## Directive
Look through the entries below. Report each line that has the word "alta" in it.

##### Provided entries #####

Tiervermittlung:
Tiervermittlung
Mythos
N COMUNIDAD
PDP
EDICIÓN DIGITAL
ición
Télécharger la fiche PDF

#####
##### Provided entries #####

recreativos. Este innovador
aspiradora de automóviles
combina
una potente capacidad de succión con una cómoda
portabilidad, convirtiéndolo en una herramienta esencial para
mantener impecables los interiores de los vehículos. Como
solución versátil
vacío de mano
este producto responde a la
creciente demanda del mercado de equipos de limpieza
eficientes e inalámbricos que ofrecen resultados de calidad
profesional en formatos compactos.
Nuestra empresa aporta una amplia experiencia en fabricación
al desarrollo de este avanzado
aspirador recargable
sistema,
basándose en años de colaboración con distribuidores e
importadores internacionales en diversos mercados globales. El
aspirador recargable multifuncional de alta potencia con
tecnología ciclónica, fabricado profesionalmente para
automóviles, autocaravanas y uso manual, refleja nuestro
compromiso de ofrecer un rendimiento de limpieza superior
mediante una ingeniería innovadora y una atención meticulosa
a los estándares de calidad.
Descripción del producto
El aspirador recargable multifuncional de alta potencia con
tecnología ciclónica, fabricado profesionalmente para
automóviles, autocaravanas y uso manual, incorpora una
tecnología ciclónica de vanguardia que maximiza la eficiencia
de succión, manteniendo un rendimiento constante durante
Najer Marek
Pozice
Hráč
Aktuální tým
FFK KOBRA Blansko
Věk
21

#####

## Answer to the exercise
aspirador recargable multifuncional de alta potencia con
El aspirador recargable multifuncional de alta potencia con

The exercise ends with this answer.